EXERCISE TEXT |
Increasingly, it does, and impressively well, so well that the average person probably doesn’t realize this is what it’s doing. When you ask one of these AIs to make an image for you, what you’re doing is asking what image the model predicts would show up captioned with your text. It’s the same sort of thing as asking an economist what their model predicts the unemployment rate will be when inflation goes up. The machine learning model is just way, way more complicated.
As a physicist, the first time I heard about this, I had von Neumann’s quote in the back of my head. Yes, these machines are dealing with a lot more data, from a much more complicated reality. They literally are trying to fit elephants, even elephants wiggling their trunks. Still, the sheer number of parameters seemed fishy here. And for a little bit things seemed even more fishy, when I learned about double descent.
Suppose you start increasing the number of parameters in your model. Initially, your model gets better and better. Your predictions have less and less error, your error descends. Eventually, though, the error increases again: you have too many parameters so you’re over-fitting, and your model is capturing accidents in your data, not reality.
In machine learning, weirdly, this is often not the end of the story. Sometimes, your prediction error rises, only to fall once more, in a double descent.
For a while, I found this deeply disturbing. The idea that you can fit your data, start overfitting, and then keep overfitting, and somehow end up safe in the end, was terrifying. The way some of the popular accounts described it, like you were just overfitting more and more and that was fine, was baffling, especially when they seemed to predict that you could keep adding parameters, keep fitting tinier and tinier fleas on the elephant’s trunk, and your predictions would never start going wrong. It would be the death of Occam’s Razor as we know it, more complicated explanations beating simpler ones off to infinity.
Luckily, that’s not what happens. And after talking to a bunch of people, I think I finally understand this enough to say something about it here.
The right way to think about double descent is as overfitting prematurely. You do still expect your error to eventually go up: your model won’t be perfect forever, at some point you will really overfit. It might take a long time, though: machine learning people are trying to model very complicated things, like human behavior, with giant piles of data, so very complicated models may often be entirely appropriate. In the meantime, due to a bad choice of model, you can accidentally overfit early. You will eventually overcome this, pushing past with more parameters into a model that works again, but for a little while you might convince yourself, wrongly, that you have nothing more to learn.
So Occam’s Razor still holds, but with a twist. The best model is simple enough, but no simpler. And if you’re not careful enough, you can convince yourself that a too-simple model is as complicated as you can get.
I was reminded of all this recently by somearticles by Sabine Hossenfelder.
Hossenfelder is a critic of mainstream fundamental physics. The articles were her restating a point she’s made many times before, including in (at least) one of her books. She thinks the people who propose new particles and try to search for them are wasting time, and the experiments motivated by those particles are wasting money. She’s motivated by something like Occam’s Razor, the need to stick to the simplest possible model that fits the evidence. In her view, the simplest models are those in which we don’t detect any more new particles any time soon, so those are the models she thinks we should stick with.
I tend to disagree with Hossenfelder. Here, I was oddly conflicted. In some of her examples, it seemed like she had a legitimate point. Others seemed like she missed the mark entirely.
Talk to most astrophysicists, and they’ll tell you dark matter is settled science. Indeed, there is a huge amount of evidence that something exists out there in the universe that we can’t see. It distorts the way galaxies rotate, lenses light with its gravity, and wiggled the early universe in pretty much the way you’d expect matter to.

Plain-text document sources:
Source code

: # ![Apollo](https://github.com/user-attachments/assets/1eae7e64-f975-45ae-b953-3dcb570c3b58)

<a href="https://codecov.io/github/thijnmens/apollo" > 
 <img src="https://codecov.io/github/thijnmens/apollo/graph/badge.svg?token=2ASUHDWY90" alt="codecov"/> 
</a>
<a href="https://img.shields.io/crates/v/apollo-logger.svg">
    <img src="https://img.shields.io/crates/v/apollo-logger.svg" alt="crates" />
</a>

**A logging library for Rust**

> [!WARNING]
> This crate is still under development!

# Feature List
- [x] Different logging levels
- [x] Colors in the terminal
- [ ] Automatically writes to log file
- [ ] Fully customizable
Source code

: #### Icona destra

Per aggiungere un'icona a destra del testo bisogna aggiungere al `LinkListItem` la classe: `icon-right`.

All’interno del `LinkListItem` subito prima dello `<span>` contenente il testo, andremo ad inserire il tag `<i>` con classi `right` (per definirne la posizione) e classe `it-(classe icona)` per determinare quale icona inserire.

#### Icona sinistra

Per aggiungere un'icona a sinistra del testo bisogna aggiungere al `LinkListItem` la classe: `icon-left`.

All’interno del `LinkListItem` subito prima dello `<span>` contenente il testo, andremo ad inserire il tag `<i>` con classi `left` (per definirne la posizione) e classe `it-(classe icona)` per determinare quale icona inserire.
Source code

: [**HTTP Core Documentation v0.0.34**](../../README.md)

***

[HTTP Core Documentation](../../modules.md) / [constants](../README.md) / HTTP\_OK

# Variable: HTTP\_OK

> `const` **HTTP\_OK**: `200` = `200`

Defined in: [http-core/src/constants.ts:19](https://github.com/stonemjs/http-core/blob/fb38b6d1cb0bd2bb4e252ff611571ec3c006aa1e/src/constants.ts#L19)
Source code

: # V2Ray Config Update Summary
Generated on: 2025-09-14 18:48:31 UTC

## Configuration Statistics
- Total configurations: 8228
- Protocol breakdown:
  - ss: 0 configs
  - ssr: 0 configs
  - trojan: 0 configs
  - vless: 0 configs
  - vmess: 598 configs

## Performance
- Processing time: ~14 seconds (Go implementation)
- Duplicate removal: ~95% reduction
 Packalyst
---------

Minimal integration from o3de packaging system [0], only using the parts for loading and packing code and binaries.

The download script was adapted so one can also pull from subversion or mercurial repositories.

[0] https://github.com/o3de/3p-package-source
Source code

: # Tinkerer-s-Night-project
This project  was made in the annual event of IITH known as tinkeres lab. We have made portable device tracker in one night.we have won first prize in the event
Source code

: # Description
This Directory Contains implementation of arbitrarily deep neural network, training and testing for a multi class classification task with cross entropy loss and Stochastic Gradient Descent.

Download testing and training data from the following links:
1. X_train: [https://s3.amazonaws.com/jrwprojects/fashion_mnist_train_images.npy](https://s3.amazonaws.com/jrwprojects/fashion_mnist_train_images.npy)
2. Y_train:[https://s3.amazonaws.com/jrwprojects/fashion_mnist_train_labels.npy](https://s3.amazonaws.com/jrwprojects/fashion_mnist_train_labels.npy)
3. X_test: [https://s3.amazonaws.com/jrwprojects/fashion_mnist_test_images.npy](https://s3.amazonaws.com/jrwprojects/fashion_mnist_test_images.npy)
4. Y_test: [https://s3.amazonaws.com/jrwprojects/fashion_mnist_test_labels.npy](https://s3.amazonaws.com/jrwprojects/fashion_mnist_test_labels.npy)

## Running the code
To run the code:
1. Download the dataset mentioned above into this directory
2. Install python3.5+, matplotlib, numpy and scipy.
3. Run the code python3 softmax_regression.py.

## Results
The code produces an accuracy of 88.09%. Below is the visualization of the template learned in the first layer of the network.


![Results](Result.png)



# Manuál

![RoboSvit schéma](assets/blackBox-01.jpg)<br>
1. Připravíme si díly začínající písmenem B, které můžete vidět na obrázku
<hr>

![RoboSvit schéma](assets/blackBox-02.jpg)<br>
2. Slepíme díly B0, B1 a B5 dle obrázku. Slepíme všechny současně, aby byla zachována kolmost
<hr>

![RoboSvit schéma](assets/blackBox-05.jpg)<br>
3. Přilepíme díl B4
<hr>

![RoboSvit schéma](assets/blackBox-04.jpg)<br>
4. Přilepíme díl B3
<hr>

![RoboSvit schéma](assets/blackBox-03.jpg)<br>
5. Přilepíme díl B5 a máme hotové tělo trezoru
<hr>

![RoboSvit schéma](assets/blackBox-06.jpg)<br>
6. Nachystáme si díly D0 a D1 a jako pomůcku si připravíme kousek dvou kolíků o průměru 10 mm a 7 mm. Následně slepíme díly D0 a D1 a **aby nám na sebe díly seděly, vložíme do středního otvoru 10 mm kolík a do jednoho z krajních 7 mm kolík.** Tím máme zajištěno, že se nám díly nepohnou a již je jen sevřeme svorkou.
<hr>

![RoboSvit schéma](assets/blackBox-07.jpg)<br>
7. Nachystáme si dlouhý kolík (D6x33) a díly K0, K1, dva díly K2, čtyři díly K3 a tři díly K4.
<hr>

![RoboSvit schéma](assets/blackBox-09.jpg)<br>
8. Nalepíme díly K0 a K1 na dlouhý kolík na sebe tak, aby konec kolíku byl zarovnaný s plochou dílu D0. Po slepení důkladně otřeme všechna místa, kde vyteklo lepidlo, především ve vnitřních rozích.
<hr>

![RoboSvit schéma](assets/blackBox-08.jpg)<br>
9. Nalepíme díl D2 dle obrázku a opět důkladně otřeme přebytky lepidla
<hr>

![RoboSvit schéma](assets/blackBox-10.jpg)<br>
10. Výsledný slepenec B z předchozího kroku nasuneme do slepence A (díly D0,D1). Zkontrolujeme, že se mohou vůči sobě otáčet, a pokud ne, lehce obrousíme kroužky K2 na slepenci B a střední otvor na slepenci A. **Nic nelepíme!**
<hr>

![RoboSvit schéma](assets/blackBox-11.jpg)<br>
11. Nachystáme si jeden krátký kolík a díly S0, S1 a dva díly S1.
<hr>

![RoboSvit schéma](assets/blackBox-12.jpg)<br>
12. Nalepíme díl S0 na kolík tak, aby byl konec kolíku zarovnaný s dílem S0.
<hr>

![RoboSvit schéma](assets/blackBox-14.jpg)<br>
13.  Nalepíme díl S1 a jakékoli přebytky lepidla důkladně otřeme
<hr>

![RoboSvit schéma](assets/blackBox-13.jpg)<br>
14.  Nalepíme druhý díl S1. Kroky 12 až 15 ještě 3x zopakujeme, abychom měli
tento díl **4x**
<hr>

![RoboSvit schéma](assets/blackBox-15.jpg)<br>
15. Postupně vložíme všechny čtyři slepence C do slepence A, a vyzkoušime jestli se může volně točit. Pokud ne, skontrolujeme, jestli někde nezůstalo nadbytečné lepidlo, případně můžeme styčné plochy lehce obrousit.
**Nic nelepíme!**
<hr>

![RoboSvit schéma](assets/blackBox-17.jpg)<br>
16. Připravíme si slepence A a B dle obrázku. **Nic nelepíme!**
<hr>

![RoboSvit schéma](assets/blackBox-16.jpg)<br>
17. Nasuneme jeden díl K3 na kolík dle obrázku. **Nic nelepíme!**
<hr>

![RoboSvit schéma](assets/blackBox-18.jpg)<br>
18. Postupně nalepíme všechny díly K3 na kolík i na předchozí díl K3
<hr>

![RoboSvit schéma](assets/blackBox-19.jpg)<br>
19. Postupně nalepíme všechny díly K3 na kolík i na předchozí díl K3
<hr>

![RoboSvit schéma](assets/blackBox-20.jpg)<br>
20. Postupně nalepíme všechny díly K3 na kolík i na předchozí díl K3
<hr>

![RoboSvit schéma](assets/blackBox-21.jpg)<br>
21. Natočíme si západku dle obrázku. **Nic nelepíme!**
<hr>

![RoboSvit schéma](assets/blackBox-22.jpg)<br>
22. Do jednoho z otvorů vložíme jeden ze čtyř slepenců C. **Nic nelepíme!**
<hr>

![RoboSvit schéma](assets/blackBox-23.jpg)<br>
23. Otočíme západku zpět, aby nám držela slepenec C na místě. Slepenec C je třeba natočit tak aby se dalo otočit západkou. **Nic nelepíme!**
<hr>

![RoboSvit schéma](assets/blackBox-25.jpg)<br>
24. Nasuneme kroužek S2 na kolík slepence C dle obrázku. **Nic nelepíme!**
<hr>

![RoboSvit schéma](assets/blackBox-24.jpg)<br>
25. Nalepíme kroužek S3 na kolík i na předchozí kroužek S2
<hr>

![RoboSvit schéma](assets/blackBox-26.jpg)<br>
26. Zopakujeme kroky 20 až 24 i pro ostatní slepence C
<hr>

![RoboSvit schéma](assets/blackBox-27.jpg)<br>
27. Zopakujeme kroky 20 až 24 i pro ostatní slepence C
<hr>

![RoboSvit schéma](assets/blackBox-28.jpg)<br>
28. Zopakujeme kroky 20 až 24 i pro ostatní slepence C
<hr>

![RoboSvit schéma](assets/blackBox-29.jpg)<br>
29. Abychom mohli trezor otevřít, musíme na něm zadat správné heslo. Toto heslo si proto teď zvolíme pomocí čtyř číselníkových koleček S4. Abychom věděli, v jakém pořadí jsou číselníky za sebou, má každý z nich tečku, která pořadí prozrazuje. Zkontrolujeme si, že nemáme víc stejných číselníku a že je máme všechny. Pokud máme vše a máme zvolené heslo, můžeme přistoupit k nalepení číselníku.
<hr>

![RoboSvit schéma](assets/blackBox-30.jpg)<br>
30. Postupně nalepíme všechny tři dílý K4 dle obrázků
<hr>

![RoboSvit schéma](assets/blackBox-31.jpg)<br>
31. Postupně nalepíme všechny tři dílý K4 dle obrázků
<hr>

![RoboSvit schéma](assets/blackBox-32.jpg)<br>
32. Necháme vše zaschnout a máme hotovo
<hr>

REQUIRED WORK |
Update the passage on double descent, everything from "So Occam’s Razor" down to "by Sabine Hossenfelder.", so that "a twist" is replaced with "a catch".

THE COMPLETED TASK |
So Occam’s Razor still holds, but with a catch. The best model is simple enough, but no simpler. And if you’re not careful enough, you can convince yourself that a too-simple model is as complicated as you can get.
I was reminded of all this recently by somearticles by Sabine Hossenfelder.